■ PROBLEM TO WORK ON ■
Please restate the listing that follows without changing anything.

■ SUPPLIED INFORMATION ■
=-=-=

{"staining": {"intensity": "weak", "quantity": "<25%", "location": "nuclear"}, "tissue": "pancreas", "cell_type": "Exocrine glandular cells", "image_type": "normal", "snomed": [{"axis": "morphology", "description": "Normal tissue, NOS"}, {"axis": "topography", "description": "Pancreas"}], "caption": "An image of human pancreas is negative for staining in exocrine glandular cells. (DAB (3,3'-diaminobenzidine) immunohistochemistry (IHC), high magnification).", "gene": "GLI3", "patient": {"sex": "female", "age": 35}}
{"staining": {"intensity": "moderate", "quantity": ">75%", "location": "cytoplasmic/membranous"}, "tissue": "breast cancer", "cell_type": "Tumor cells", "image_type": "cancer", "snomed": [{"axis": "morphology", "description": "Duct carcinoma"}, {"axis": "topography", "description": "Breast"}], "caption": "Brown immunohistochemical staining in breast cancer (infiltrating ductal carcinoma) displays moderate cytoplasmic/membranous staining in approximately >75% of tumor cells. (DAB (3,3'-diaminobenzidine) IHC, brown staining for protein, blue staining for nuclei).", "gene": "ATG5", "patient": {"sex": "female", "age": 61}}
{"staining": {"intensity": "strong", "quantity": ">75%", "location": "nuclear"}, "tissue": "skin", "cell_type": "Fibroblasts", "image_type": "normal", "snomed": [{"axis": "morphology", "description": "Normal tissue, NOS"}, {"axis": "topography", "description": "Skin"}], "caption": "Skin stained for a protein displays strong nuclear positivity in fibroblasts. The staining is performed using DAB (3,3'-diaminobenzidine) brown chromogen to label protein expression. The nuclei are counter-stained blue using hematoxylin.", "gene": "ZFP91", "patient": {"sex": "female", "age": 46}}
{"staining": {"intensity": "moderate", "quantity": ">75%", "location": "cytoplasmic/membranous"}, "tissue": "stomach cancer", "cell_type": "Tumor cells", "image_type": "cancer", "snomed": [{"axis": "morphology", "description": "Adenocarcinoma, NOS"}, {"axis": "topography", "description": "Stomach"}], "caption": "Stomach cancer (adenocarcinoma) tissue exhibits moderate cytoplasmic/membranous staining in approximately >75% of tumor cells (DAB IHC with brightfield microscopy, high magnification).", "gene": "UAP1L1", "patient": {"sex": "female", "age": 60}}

=-=-=

■ RESULT BELOW ■
{"staining": {"intensity": "weak", "quantity": "<25%", "location": "nuclear"}, "tissue": "pancreas", "cell_type": "Exocrine glandular cells", "image_type": "normal", "snomed": [{"axis": "morphology", "description": "Normal tissue, NOS"}, {"axis": "topography", "description": "Pancreas"}], "caption": "An image of human pancreas is negative for staining in exocrine glandular cells. (DAB (3,3'-diaminobenzidine) immunohistochemistry (IHC), high magnification).", "gene": "GLI3", "patient": {"sex": "female", "age": 35}}
{"staining": {"intensity": "moderate", "quantity": ">75%", "location": "cytoplasmic/membranous"}, "tissue": "breast cancer", "cell_type": "Tumor cells", "image_type": "cancer", "snomed": [{"axis": "morphology", "description": "Duct carcinoma"}, {"axis": "topography", "description": "Breast"}], "caption": "Brown immunohistochemical staining in breast cancer (infiltrating ductal carcinoma) displays moderate cytoplasmic/membranous staining in approximately >75% of tumor cells. (DAB (3,3'-diaminobenzidine) IHC, brown staining for protein, blue staining for nuclei).", "gene": "ATG5", "patient": {"sex": "female", "age": 61}}
{"staining": {"intensity": "strong", "quantity": ">75%", "location": "nuclear"}, "tissue": "skin", "cell_type": "Fibroblasts", "image_type": "normal", "snomed": [{"axis": "morphology", "description": "Normal tissue, NOS"}, {"axis": "topography", "description": "Skin"}], "caption": "Skin stained for a protein displays strong nuclear positivity in fibroblasts. The staining is performed using DAB (3,3'-diaminobenzidine) brown chromogen to label protein expression. The nuclei are counter-stained blue using hematoxylin.", "gene": "ZFP91", "patient": {"sex": "female", "age": 46}}
{"staining": {"intensity": "moderate", "quantity": ">75%", "location": "cytoplasmic/membranous"}, "tissue": "stomach cancer", "cell_type": "Tumor cells", "image_type": "cancer", "snomed": [{"axis": "morphology", "description": "Adenocarcinoma, NOS"}, {"axis": "topography", "description": "Stomach"}], "caption": "Stomach cancer (adenocarcinoma) tissue exhibits moderate cytoplasmic/membranous staining in approximately >75% of tumor cells (DAB IHC with brightfield microscopy, high magnification).", "gene": "UAP1L1", "patient": {"sex": "female", "age": 60}}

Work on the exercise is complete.